Klimt’s motif of an embracing couple, the kiss, first appeared in the Beethoven frieze. He used it again in single canvases and in his mosaic designs for a private house, the Palais Stoclet (1905-1911), built for Belgian industrialist Adolphe Stoclet in Brussels. Klimt worked on the Palais Stoclet in collaboration with architect Josef Hoffmann and designer Kolomon Moser. Their association in the Sezession had resulted in 1903 in the formation of the Wiener Werkstätte, a collective dedicated to producing high-quality domestic products and unified interior design. The sumptuous décor of the Palais Stoclet, including Klimt’s mosaic-lined dining room, was the Werkstätte’s masterpiece.

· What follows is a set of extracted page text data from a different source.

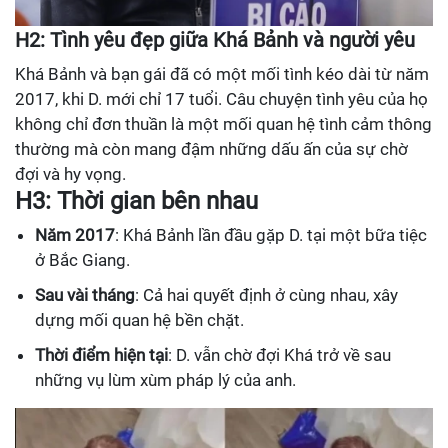
H2: Tình yêu đẹp giữa Khá Bảnh và người yêu
Khá Bảnh và bạn gái đã có một mối tình kéo dài từ năm
2017, khi D. mới chỉ 17 tuổi. Câu chuyện tình yêu của họ
không chỉ đơn thuần là một mối quan hệ tình cảm thông
thường mà còn mang đậm những dấu ấn của sự chờ
đợi và hy vọng.
H3: Thời gian bên nhau
Năm 2017
: Khá Bảnh lần đầu gặp D. tại một bữa tiệc
ở Bắc Giang.
Sau vài tháng
: Cả hai quyết định ở cùng nhau, xây
dựng mối quan hệ bền chặt.
Thời điểm hiện tại
: D. vẫn chờ đợi Khá trở về sau
những vụ lùm xùm pháp lý của anh.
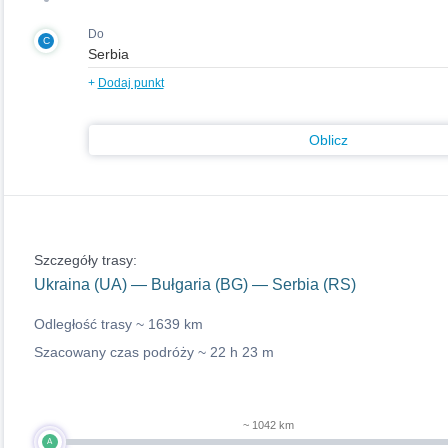
Do
C
+
Dodaj punkt
Oblicz
Szczegóły trasy:
Ukraina (UA) — Bułgaria (BG) — Serbia (RS)
Odległość trasy ~
1639 km
Szacowany czas podróży ~
22 h 23 m
~ 1042 km
A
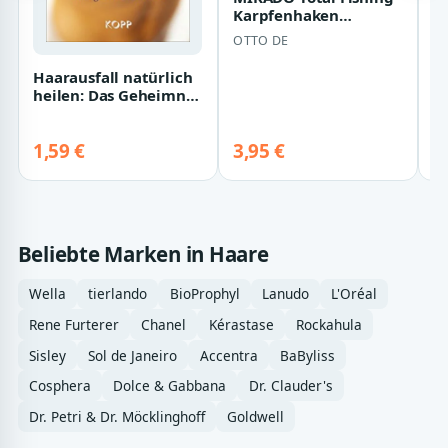
Karpfenhaken
A
KARPFEN RIG - ANTI-
S
OTTO DE
A
BLOW OUT RIG 23cm…
P
F
Haarausfall natürlich
heilen: Das Geheimnis
schöner und gesunder
Haare…
1,59 €
3,95 €
4
Beliebte Marken in Haare
Wella
tierlando
BioProphyl
Lanudo
L'Oréal
Rene Furterer
Chanel
Kérastase
Rockahula
Sisley
Sol de Janeiro
Accentra
BaByliss
Cosphera
Dolce & Gabbana
Dr. Clauder's
Dr. Petri & Dr. Möcklinghoff
Goldwell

When the Werkstätte produced too few commissions to keep Klimt busy with decorative projects, he turned to painting landscapes and portraits of society figures. The jewel-like tones, the flat, unshadowed surfaces, and the sinuous, curling lines and patterns seen in his mosaics and the Beethoven Frieze also characterize these later works. Indeed, the faces in his portraits almost disappear in the dense decorative patterns that accumulate on the picture surface; gilded cubes encase the heads like flattened crowns. It was an idiosyncratic approach to painting Vienna’s wealthiest art patrons. Klimt seldom exhibited his work in his later years, but he supported younger Austrian artists such as Egon Schiele and Oskar Kokoschka in their battles against censorship. Klimt died on February 6, 1918, after a stroke.